As a bug repellant, the fancy chemicals in the department stores have to struggle to beat vinegar. For personal use internal to your own body (and those for whom you are responsible, make sure to get natural apple vinegar only. The vitamins (mainly b's and c), according to sources promoting the use of vinegar, are what make natural vinegar also a useful and effective bug repellant. The kinds of bugs that like to poke holes in people's skin (fleas, ticks, mosquitoes) avoid places where vinegar is present. Once it has dried, the smell of it on your body seems to disappear because your skin absorbs a lot of it. That's good, because I also do not want to attract fruit flies (not good for the image I want to present to Mama Lou).

There's one aspect of it I use to ward off arguments about it: Try it. That's the same thing we like to tell people about Naturism when they want to prejudge our practices with no first hand knowledge of their own. It's a good rule to apply to many areas of life where there are prejudices involved. A good, knowledgeable doctor is always to be a preferred source of advice.

Vitamins in natural vinegar are the same as in the fruit, and may be many people's only source for some of them—especially on the road eating at fast-food places where the only vinegar served is likely the distilled variety. Natural vinegar also contains fiber. Some doctors claim vinegar helps balance the body chemistry, which puts it in the category with other feel-good stuff.

Ear infections seem to respond well to a fifty/fifty mixture of natural vinegar and rubbing alcohol. Use a dropper to put four drops in each ear after a shower or swim, if you are prone to ear infections, and let it take a minute or two to work its way into all the nooks and crannies. I read this in one of Mama Lou's magazines, used myself for a guinea pig (since I have this problem), and it worked. Use your own discretion before trying out this kind of an idea, of course, as well as the next one.
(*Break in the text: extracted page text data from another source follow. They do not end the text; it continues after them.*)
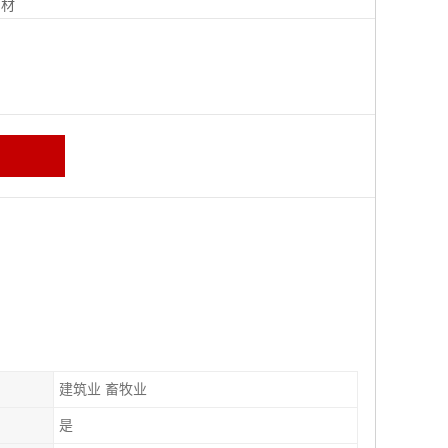
钢材
建筑业 畜牧业
是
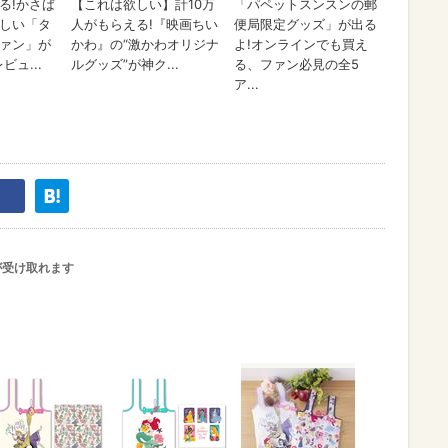
が受け取れます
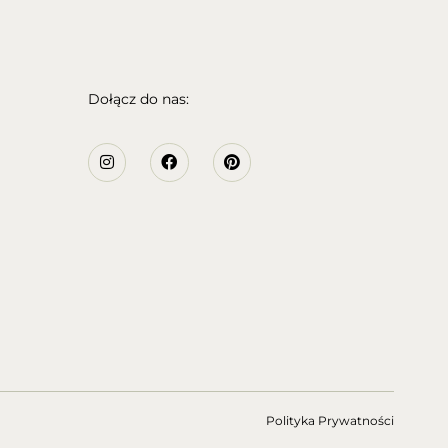
Dołącz do nas:
Polityka Prywatności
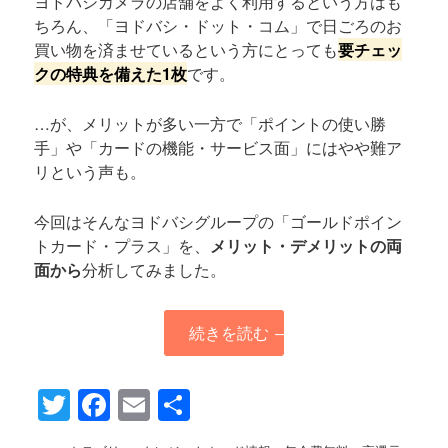
ヨドバシカメラの店舗をよく利用するという方はも
ちろん、「ヨドバシ・ドット・コム」で日ごろのお
買い物を済ませているという方にとっても
要チェッ
クの特典を備えた1枚
です。
…が、メリットが多い一方で「ポイントの使い勝
手」や「カードの機能・サービス面」にはやや難ア
リという声も。
今回はそんなヨドバシグループの「ゴールドポイン
トカード・プラス」を、
メリット・デメリットの両
面から
分析してみました。
続きを読む
→
Twitter
Facebook
Email
共
有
Poison ivy's active ingredient is an alkali, which dissolves tissues to do its damage. Being an old country boy prone toward wandering while wondering and remaining unwary, I have been taught what to do about the oils in the skin. Acids neutralize alkalis, and vinegar of any kind goes a long way toward doing that with several applications. I was taught to rub it in using table salt, which makes me cringe to tell it, but brought quicker relief and quicker drying.

You may want to try this on a small area first, if you have never used this method before, to see what your responses will be. I know many people who do this, however, and know of no ill effects (to me, it feels good once I have gotten started).

Also, it is important to use vinegar in the rinse water when washing clothing worn after you have gotten a good mess of it on you, to keep from getting reinfected, and from infecting others whose clothing may get washed with and after yours.

To others who may not have the knowledge, poison ivy grows low to the ground and also climbs trees. Poison oak is very similar. A little old poem I learned as a kid may be useful here: "With leaves of three, turn and flee; let leaves of five remain alive." A five leafed plant named Virginia Creeper is harmless, but its similarity to poison ivy can be scary.

Also, I have read where aloe vera will cause the skin to heal over before the rash goes away, and may actually make matters worse. Good luck if you get some on you, and be glad you carried your natural vinegar along (white or colored distilled vinegar may be just as effective in the washing machine, so don't feel like you've wasted your money if you bought it before reading this).